A similar situation applies to the National Highways Authority of India (NHAI). Investment in the NHAI rose from ₹46,061 crore in 2020-21 to ₹65,060 crore in 2021-22 and is budgeted to rise to ₹1.34 lakh crore in 2022-23. The share of this financed with resources from the CRIF is placed at ₹27,300 crore in 2020-21, ₹39,410 crore in 2021-22 and a projected ₹1 lakh crore in 2022-23 (Chart 3).
Finally, investment in roads and bridges outside of the NHAI is estimated at ₹43,498 crore, ₹56.166 crore and ₹53,695 crore in 2020-21, 2021-22 and 2022-23, with the part met from the CRIF amounting to ₹31,928 crore, ₹39,987 crore and ₹36,819 respectively (Chart 4). In sum, to the extent that there is an infrastructure push reflected in the Budgets for 2021-22 and 2022-23, it is restricted to a very few areas and rides on the imposition of burdensome inflationary taxes on universal intermediates like petrol and diesel.
Besides this narrow and regressive nature of the public investment agenda of the government, there are certain large expenditures undertaken in 2021-22 or proposed in 2022-23 that cannot really count as central capital expenditure in any material sense. Thus, in 2021-22, the government set aside a sum of ₹62,114 crore (or more than 10 per cent of capex that year) for the Ministry of Civil Aviation to be transferred to Air India Asset Holding Limited “for servicing of loan transferred to SPV as a result of financial restructuring of Air India.” This was effectively a provision to write of a large chunk of Air India’s debt prior to its sale to the Tata group.
Finally, in the projections for 2022-23, the capital expenditure figure quoted by the Finance Minister includes ₹1.12 lakh crore of loans to State governments. This possibly reflects the last tranches of the back-to-back borrowing and lending that the central government agreed to engage in, as a substitute for the promised compensation for shortfall of GST revenues relative to a guaranteed trajectory. That compensation scheme expires in July this year. The service payments for this debt are to be met by extending the term of the GST compensation cess beyond the period when it was used to support the States. This is definitely not capital spending by the Centre and is unlikely to be used fully even by the States to finance capital spending.
One other provision in the Budget for 2022-23 that is intriguing is a capital allocation of ₹53,033 crore to “other communications”. Much of this (around ₹47,000 crore) is an infusion of capital into public sector BSNL to restructure the company and upgrade its 4G capabilities.
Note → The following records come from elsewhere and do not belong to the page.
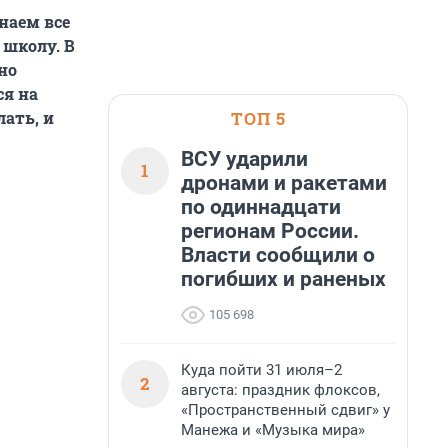
наем все
 школу. В
но
ся на
ТОП 5
лать, и
ВСУ ударили
1
дронами и ракетами
по одиннадцати
регионам России.
Власти сообщили о
погибших и раненых
105 698
Куда пойти 31 июля–2
2
августа: праздник флоксов,
«Пространственный сдвиг» у
Манежа и «Музыка мира»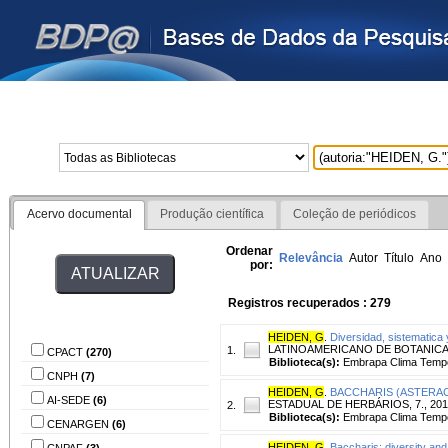
Home
Bibliotecas
I
Acervo documental
Produção científica
Coleção de periódicos
Ordenar
Relevância
Autor
Título
Ano
por:
Registros recuperados : 279
Biblioteca
HEIDEN, G
.
Diversidad, sistematica 
LATINOAMERICANO DE BOTANICA, 18,
1.
CPACT
(270)
Biblioteca(s):
Embrapa Clima Temp
CNPH
(7)
HEIDEN, G
.
BACCHARIS (ASTERAC
AI-SEDE
(6)
ESTADUAL DE HERBÁRIOS, 7., 2014, 
2.
Biblioteca(s):
Embrapa Clima Temp
CENARGEN
(6)
HEIDEN, G
.
Baccharis: diversity and 
CNPAF
(3)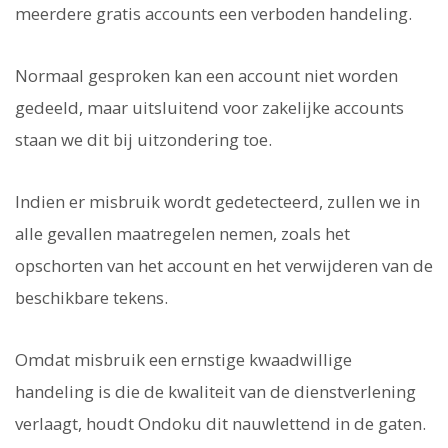
meerdere gratis accounts een verboden handeling.
Normaal gesproken kan een account niet worden
gedeeld, maar uitsluitend voor zakelijke accounts
staan we dit bij uitzondering toe.
Indien er misbruik wordt gedetecteerd, zullen we in
alle gevallen maatregelen nemen, zoals het
opschorten van het account en het verwijderen van de
beschikbare tekens.
Omdat misbruik een ernstige kwaadwillige
handeling is die de kwaliteit van de dienstverlening
verlaagt, houdt Ondoku dit nauwlettend in de gaten.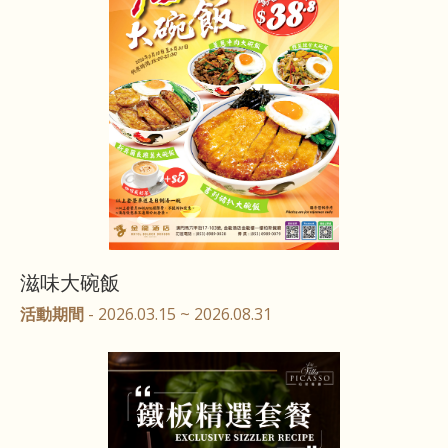
滋味大碗飯
活動期間
- 2026.03.15 ~ 2026.08.31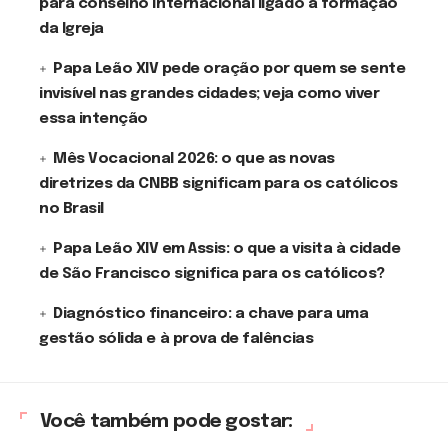
para conselho internacional ligado à formação
da Igreja
Papa Leão XIV pede oração por quem se sente
invisível nas grandes cidades; veja como viver
essa intenção
Mês Vocacional 2026: o que as novas
diretrizes da CNBB significam para os católicos
no Brasil
Papa Leão XIV em Assis: o que a visita à cidade
de São Francisco significa para os católicos?
Diagnóstico financeiro: a chave para uma
gestão sólida e à prova de falências
Você também pode gostar: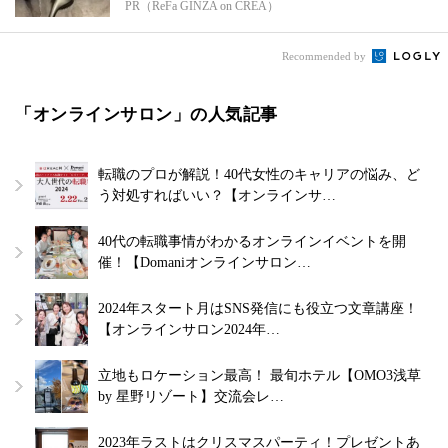
PR（ReFa GINZA on CREA）
Recommended by
「オンラインサロン」の人気記事
転職のプロが解説！40代女性のキャリアの悩み、ど
う対処すればいい？【オンラインサ…
40代の転職事情がわかるオンラインイベントを開
催！【Domaniオンラインサロン…
2024年スタート月はSNS発信にも役立つ文章講座！
【オンラインサロン2024年…
立地もロケーション最高！ 最旬ホテル【OMO3浅草
by 星野リゾート】交流会レ…
2023年ラストはクリスマスパーティ！プレゼントあ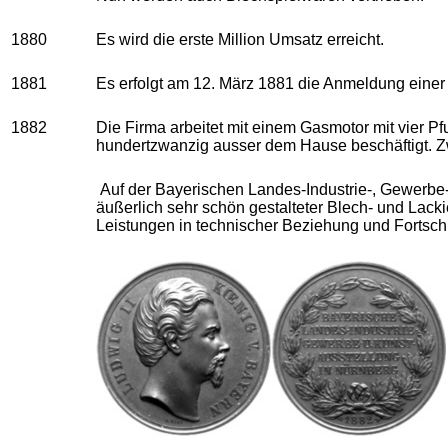
1880
Es wird die erste Million Umsatz erreicht.
1881
Es erfolgt am 12. März 1881 die Anmeldung einer 
1882
Die Firma arbeitet mit einem Gasmotor mit vier 
hundertzwanzig ausser dem Hause beschäftigt. Zwe
Auf der Bayerischen Landes-Industrie-, Gewerbe- 
äußerlich sehr schön
gestalteter Blech- und
Lacki
Leistungen in technischer Beziehung und Fortschri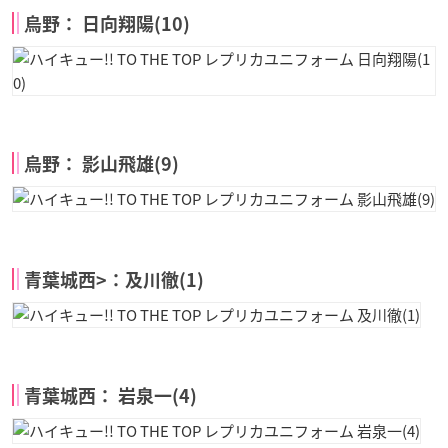
烏野： 日向翔陽(10)
烏野： 影山飛雄(9)
青葉城西>：及川徹(1)
青葉城西： 岩泉一(4)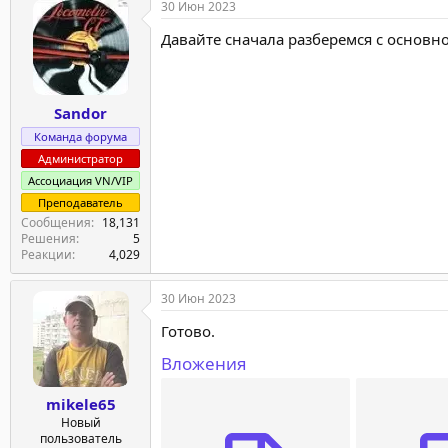
30 Июн 2023
Давайте сначала разберемся с основн
Sandor
Команда форума
Администратор
Ассоциация VN/VIP
Преподаватель
Сообщения
18,131
Решения
5
Реакции
4,029
30 Июн 2023
Готово.
Вложения
mikele65
Новый
пользователь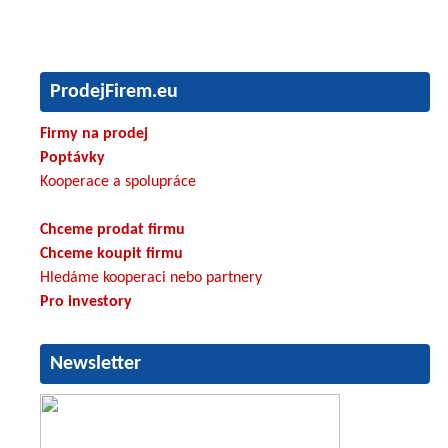
ProdejFirem.eu
Firmy na prodej
Poptávky
Kooperace a spolupráce
Chceme prodat firmu
Chceme koupit firmu
Hledáme kooperaci nebo partnery
Pro investory
Newsletter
This is indeed surprising. BSNL was stripped of much of its staff and workers under a voluntary retirement scheme, and the government did not permit it to upgrade its technology on the ostensible ground that the company needs to be privatised or liquidated.
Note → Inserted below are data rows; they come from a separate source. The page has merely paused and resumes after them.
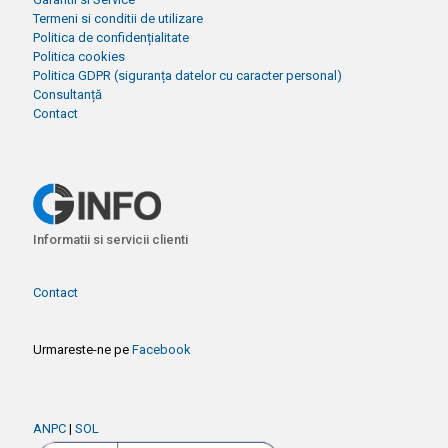
Termeni si conditii de utilizare
Politica de confidențialitate
Politica cookies
Politica GDPR (siguranța datelor cu caracter personal)
Consultanță
Contact
Informatii si servicii clienti
Contact
Urmareste-ne pe
Facebook
ANPC
|
SOL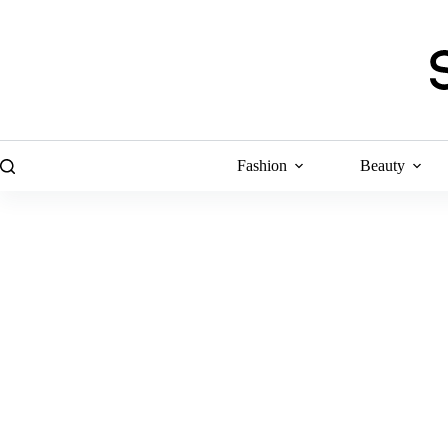
Skip
to
content
Fashion
Beauty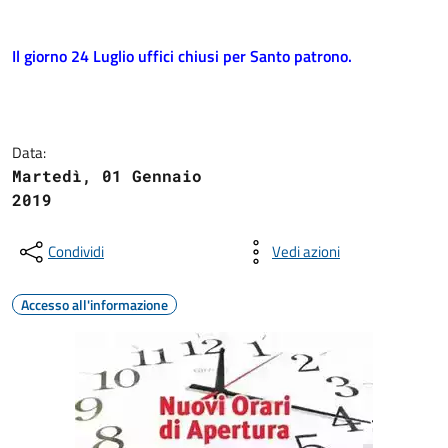
Il giorno 24 Luglio uffici chiusi per Santo patrono.
Data:
Martedì, 01 Gennaio
2019
Condividi
Vedi azioni
Accesso all'informazione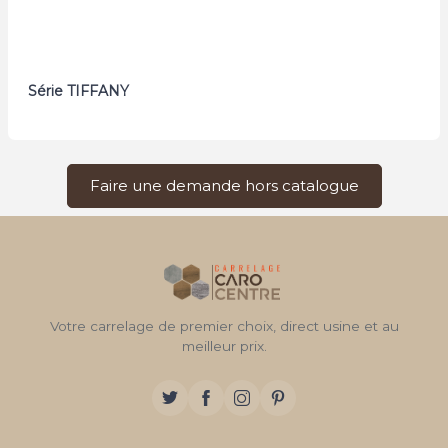
Série TIFFANY
Faire une demande hors catalogue
Votre carrelage de premier choix, direct usine et au
meilleur prix.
It is unclear what has inspired the turnaround in position that the proposed allocation suggests. It could either be to revive BSNL so as to ensure a degree of competition in the telecom space now dominated by three private players. Or it might be “prior action” to improve the prospects for successful privatisation of BSNL. That would be an advanced adjustment with objectives similar to the restructuring of Air India as part of a disinvestment exercise.